On 01/13/2017 09:10 AM, Kevin Lindsey wrote:
So I inflated the 50mm Schwalbe Marathons on my Hunq to 60 psi (rear) and 40 psi (front) last night and wheeled it into the kitchen in preparation for what would have been my morning commute. About twenty minutes later, there was a deafening "bang" from the kitchen; I honestly thought a handgun had gone off or something had detonated in the microwave, and my left ear was ringing for a half hour afterward. Long story short, the Schwalbe inner tube on my rear tire had popped, shredded, and actually blew the tire off the rim; anyone who uses Marathons knows how hard it is to get those things on the rim in the first place, and it's sobering to think of how much energy must have been released to unseat one. Fortunately, aside from screwing up my commute and throwing my dogs' digestive systems into reverse, however, there was no other apparent damage.

I think you've got the sequence of events backwards.
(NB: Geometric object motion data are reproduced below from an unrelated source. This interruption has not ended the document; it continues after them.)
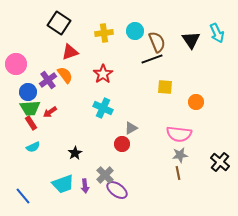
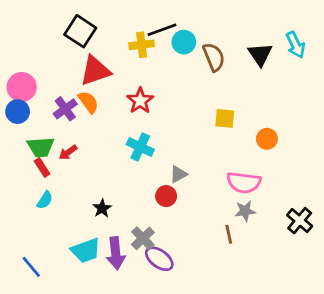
red triangle: (70, 52) -> (95, 71), size x1.4
black line: (152, 59) -> (162, 30), moved
blue circle: (28, 92) -> (18, 112), moved
cyan semicircle: (33, 147) -> (45, 200), turned -32
brown line: (178, 173) -> (229, 234), moved
purple arrow: (85, 186) -> (116, 253), size x1.6

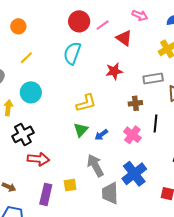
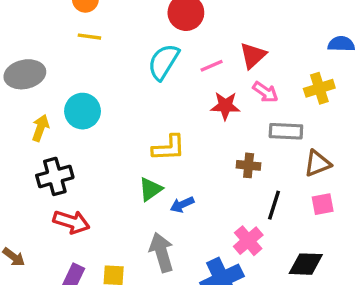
pink arrow: (140, 15) -> (265, 92), moved
pink line: (103, 25) -> (212, 66), moved
red triangle: (124, 38) -> (253, 55), turned 30
yellow line: (26, 58) -> (89, 37), moved, turned 40
pink cross: (132, 135) -> (248, 241), moved

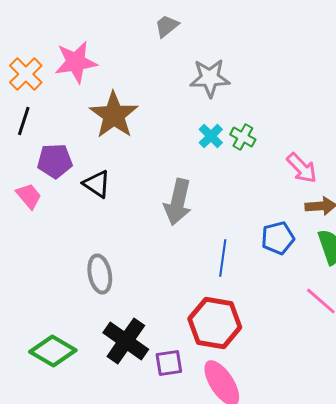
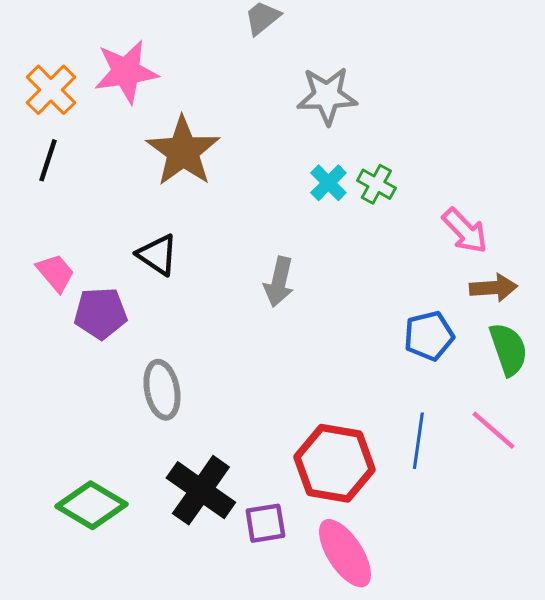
purple pentagon: (55, 161) -> (100, 313), moved
gray arrow: (178, 202) -> (279, 282), size x0.7
blue line: (223, 258) -> (418, 441), moved

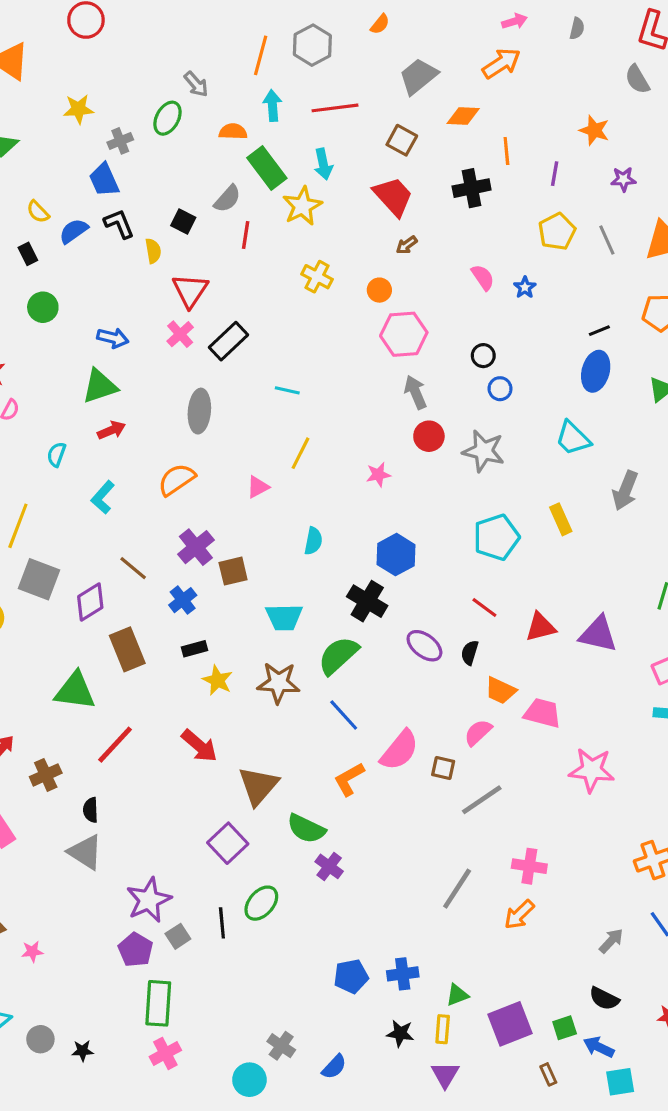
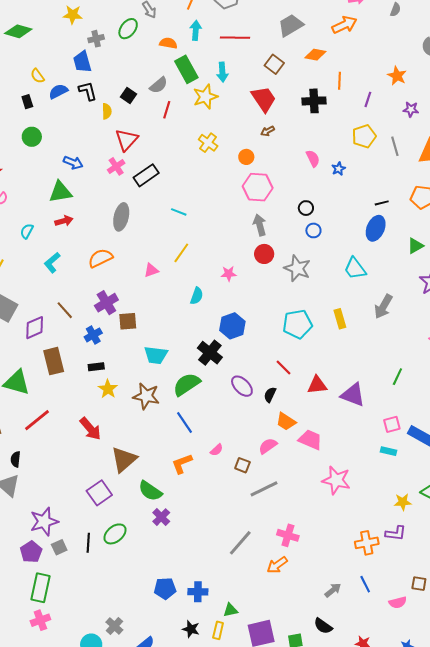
cyan semicircle: (313, 541) -> (197, 296), moved
pink semicircle: (400, 750) -> (217, 450), size x0.5

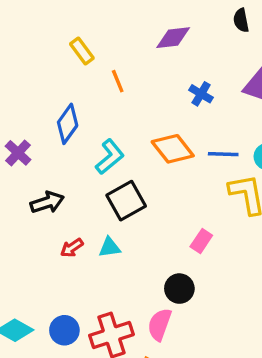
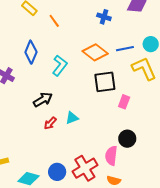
black square: (126, 201) -> (105, 82), moved, turned 35
black arrow: (47, 202) -> (43, 100), moved
black circle: (179, 289) -> (127, 139), moved

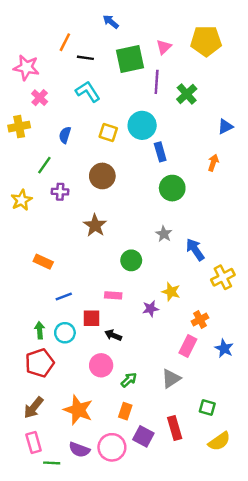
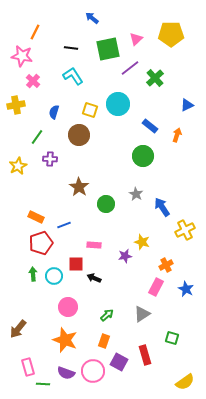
orange line: (65, 42) -> (35, 32), moved
purple line: (157, 82) -> (130, 68), turned 48
blue rectangle: (160, 152) -> (150, 126), moved, turned -35
brown circle: (102, 176) -> (79, 135), moved
green circle: (131, 260) -> (106, 204), moved
blue line: (64, 297) -> (64, 225), moved
red pentagon: (40, 363) -> (41, 243), moved
pink circle: (101, 365) -> (68, 307), moved
brown arrow: (34, 408) -> (18, 329), moved
yellow semicircle: (219, 441) -> (185, 382), moved

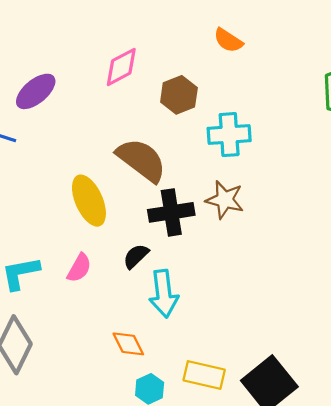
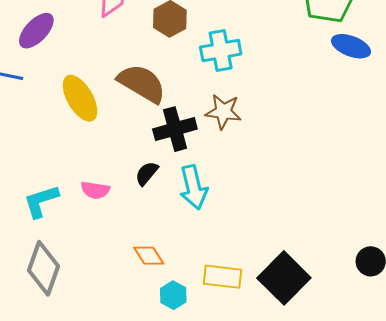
yellow ellipse: (89, 201) -> (80, 98), moved
pink semicircle: (79, 268) -> (95, 190), turned 76
cyan arrow: (164, 294) -> (193, 187), moved

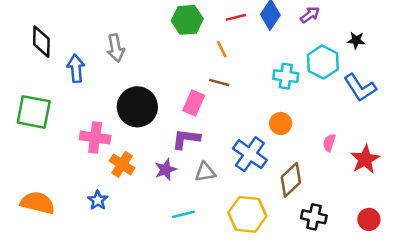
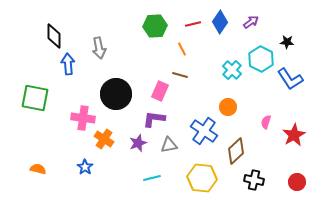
black diamond: (41, 42) -> (54, 36), moved
cyan cross: (286, 76) -> (232, 70), turned 36
orange semicircle: (38, 203) -> (38, 169), size x0.6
Usually the way this happens is a fold of tube is caught under the bead of the tire. Air pressure gradually wedges the bead entirely off the rim, exposing the tube; at that point the tube explodes.

Anyone know generally what causes a tube to blow up like that? It wasn't over-inflated, probably only had fifty or sixty miles on it, was the correct size for the tire, and generally should have lasted for several hundred miles. My son has had this problem with some Specialized tubes recently, but the Schwalbe products are generally of a higher quality, but now I'm wondering whether there's a QC issue at the factories in, I assume, China.
Any thoughts would be appreciated.

This has nothing at all to do with the quality of the tube -- other than perhaps its size -- and everything to do with the installation. It is a fact, however, that a large tube is more difficult to completely stuff into the tire, and a tube that's actually too large for the tire is extremely difficult to install without getting caught under the bead. It helps if you put some air in the tube to make it round before you seat the tire.